__PROBLEM__
Note each line of the listing that contains the string "город", and copy it.

== Segment start ==

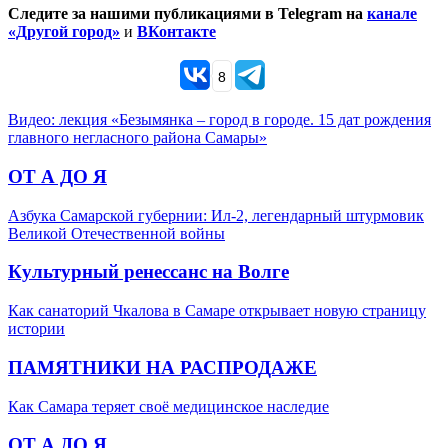
Следите за нашими публикациями в Telegram на
канале
«Другой город»
и
ВКонтакте
8
Видео: лекция «Безымянка – город в городе. 15 дат рождения
главного негласного района Самары»
ОТ А ДО Я
Азбука Самарской губернии: Ил-2, легендарный штурмовик
Великой Отечественной войны
Культурный ренессанс на Волге
Как санаторий Чкалова в Самаре открывает новую страницу
истории
ПАМЯТНИКИ НА РАСПРОДАЖЕ
Как Самара теряет своё медицинское наследие
ОТ А ДО Я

== Segment end ==

__ANSWER TO THIS PROBLEM__
«Другой город»
Видео: лекция «Безымянка – город в городе. 15 дат рождения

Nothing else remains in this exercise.